Solche Beichten erforderten heutzutage doch keinen großen Mut mehr, dozierte VWL-Professor Lucke. Mutig wäre es gewesen, wenn der Sportler die "Verfallserscheinungen" von Ehe und Familie gegeißelt hätte, wenn er sich dazu bekannt hätte, dass diese Lebensformen "für unsere Gesellschaft konstitutiv sind".
Luckes Botschaft war klar: Unter Ausgrenzung leiden in Deutschland nicht etwa homosexuelle Paare, bedroht sind klassische Beziehungen - Vater, Mutter, Kind. Das Statement des AfD-Vorsitzenden hat Kalkül: Seit ihrer Gründung sendet die AfD mehr oder weniger subtile Lockrufe an erzkonservative, bibeltreue und homophobe Wähler aus. […] Beatrix von Storch, designierte Europawahl-Kandidatin des Berliner Landesverbands, [wettert] offen gegen die Macht der "Schwulen-Lobby". Die AfD Bayern klagt auf Facebook, dass im Fernsehen Homosexualität "beworben" werde. Und die AfD Baden-Württemberg hat sich der Petition angeschlossen gegen den Plan der grün-roten Landesregierung, das Thema Homosexualität im Unterricht zu besprechen: Die Regierung plane eine "pädagogische, moralische und ideologische Umerziehungskampagne" schimpft Landessprecher Bernd Kölmel. Die Wortwahl ist noch gemessen, verglichen mit den Schmähungen, die sich AfD-Aktivisten auf lokaler Ebene und im Internet leisten. Dort werden Schwule von AfDlern auch mal als "Pädophile" und "Perverse" geschmäht. […]
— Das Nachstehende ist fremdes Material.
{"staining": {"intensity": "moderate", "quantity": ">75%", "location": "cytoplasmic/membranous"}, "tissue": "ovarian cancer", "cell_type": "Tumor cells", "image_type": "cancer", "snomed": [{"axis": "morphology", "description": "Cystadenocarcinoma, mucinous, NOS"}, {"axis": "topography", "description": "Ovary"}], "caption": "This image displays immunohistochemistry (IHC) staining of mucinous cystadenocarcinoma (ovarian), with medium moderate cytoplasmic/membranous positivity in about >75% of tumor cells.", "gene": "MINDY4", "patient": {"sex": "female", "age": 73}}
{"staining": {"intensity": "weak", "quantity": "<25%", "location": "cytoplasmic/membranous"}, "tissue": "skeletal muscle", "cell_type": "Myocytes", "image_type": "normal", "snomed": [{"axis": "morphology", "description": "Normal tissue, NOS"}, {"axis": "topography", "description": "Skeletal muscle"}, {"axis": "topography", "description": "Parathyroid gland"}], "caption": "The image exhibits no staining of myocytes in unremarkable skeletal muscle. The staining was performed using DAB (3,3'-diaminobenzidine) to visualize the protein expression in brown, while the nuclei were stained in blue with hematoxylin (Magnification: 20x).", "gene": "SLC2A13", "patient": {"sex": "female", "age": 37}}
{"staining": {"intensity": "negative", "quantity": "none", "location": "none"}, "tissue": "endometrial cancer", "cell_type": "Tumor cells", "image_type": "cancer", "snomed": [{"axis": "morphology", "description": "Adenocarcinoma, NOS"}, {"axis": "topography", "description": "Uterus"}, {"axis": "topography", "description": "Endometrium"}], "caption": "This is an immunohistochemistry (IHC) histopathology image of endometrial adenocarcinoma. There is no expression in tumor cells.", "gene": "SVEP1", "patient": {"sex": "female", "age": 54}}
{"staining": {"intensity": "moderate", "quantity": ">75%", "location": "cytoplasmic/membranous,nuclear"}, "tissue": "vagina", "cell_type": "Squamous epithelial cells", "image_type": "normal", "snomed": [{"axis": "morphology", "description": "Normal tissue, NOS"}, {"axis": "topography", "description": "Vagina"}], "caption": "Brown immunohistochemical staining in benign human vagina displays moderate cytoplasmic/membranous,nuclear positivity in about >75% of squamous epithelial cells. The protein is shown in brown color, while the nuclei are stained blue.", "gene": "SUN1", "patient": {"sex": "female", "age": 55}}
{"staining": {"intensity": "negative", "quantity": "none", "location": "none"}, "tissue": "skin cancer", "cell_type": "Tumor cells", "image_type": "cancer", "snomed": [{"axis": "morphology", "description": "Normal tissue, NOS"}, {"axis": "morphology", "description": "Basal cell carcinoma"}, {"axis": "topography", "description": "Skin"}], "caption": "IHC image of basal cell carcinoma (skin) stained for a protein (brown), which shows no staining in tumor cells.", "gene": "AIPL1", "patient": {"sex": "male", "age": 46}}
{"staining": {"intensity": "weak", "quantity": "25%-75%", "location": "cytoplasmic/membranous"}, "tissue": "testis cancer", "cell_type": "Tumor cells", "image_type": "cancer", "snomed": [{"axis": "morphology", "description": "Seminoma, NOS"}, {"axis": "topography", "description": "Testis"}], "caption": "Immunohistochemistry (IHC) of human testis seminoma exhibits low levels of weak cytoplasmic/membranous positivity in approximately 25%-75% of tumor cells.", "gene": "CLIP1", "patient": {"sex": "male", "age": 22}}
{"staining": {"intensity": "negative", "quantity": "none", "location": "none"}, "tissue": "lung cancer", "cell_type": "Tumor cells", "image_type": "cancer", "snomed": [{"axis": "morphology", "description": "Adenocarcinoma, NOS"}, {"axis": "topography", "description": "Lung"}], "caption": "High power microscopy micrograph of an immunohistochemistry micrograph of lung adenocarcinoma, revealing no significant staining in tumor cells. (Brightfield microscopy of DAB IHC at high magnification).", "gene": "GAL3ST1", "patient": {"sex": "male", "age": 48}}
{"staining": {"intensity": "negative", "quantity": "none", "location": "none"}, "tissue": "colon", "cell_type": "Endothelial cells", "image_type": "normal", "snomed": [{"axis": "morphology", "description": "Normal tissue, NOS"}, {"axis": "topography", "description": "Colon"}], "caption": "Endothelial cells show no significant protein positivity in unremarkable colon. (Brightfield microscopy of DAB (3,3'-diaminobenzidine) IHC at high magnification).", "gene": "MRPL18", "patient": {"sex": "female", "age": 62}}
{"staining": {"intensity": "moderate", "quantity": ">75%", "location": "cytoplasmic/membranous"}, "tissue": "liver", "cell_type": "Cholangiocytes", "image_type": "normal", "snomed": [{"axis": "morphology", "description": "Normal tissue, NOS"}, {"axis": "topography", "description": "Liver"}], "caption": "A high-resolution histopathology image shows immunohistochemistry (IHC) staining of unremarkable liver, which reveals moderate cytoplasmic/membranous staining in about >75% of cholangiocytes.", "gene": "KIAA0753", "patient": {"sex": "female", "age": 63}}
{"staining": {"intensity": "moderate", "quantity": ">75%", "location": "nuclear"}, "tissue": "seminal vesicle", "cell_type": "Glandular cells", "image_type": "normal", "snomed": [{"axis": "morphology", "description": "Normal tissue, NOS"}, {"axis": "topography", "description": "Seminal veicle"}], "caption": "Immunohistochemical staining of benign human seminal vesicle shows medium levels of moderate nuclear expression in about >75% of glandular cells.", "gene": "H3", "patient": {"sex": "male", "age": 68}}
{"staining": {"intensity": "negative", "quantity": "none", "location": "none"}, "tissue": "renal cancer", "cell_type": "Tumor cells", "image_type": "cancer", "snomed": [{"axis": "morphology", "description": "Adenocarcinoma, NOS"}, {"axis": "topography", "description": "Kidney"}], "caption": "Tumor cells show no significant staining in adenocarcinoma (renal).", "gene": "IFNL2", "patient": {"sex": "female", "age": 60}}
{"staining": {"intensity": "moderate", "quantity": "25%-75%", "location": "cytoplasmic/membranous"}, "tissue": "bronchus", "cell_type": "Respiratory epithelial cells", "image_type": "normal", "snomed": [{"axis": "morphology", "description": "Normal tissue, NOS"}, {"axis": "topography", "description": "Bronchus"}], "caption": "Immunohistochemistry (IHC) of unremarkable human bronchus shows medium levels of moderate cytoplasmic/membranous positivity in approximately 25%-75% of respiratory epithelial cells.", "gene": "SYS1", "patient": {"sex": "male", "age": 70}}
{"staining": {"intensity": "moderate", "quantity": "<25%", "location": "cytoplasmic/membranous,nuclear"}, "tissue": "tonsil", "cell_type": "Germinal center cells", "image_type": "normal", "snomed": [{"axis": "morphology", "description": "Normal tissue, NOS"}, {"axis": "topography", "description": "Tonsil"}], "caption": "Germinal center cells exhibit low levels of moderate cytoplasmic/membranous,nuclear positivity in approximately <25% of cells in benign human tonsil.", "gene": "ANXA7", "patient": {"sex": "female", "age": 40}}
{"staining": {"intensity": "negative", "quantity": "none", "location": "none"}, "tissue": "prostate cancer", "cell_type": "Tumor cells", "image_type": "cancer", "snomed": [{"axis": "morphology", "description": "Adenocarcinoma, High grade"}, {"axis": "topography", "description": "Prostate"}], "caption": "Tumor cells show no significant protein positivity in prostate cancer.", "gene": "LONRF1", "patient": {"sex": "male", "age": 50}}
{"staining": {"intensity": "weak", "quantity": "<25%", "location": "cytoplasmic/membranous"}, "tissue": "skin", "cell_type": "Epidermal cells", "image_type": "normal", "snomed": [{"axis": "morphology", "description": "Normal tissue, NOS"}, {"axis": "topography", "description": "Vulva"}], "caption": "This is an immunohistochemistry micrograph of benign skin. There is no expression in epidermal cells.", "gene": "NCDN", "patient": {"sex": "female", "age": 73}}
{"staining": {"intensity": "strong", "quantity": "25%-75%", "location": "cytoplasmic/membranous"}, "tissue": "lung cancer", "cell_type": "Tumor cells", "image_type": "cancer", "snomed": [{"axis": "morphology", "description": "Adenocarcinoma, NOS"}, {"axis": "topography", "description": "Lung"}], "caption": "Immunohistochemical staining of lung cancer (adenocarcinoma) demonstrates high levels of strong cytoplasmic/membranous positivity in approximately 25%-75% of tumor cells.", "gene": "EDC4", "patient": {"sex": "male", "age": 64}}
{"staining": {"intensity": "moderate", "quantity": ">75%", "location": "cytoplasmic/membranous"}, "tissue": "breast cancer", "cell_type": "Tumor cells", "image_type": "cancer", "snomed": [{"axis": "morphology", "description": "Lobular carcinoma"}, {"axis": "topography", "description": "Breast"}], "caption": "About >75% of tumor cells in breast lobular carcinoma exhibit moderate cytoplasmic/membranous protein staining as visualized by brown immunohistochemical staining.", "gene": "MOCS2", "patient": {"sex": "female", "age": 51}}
Zu welcher schrillen Hysterie die selbsternannten Verteidiger der “Familienwerte”, erkennt man daran, daß ihnen hauptsächlich in satirischer Form geantwortet wird.

Seit der Legalisierung der Ehe zwischen gleichgeschlechtlichen Partnern in Frankreich scheinen sich die schlimmsten Befürchtungen der Gegner zu bewahrheiten: Statistiken zufolge dürften bereits knapp 2 Millionen Familien seit Inkrafttreten des Gesetzes zerstört worden sein.
Cécile B. musste die Zerstörung ihrer vierköpfigen Nachbarsfamilie miterleben: „Es war grauenhaft. Keine zwei Stunden, nachdem das Gesetz im Parlament beschlossen war, hörte ich plötzlich einen schmerzerfüllten Schrei.“ Sie rannte hinüber in die Wohnung ihrer Nachbarn, doch es war bereits zu spät: „Sie lösten sich einfach in einem grellen Lichtblitz auf. Alle vier! Alles, was übrig blieb, war ein Haufen Asche.“
Doch diese Familie war bei weitem nicht die einzige, die der Homo-Ehe zum Opfer fiel. In ganz Frankreich kam es zu spontanen Familienzerstörungen. […]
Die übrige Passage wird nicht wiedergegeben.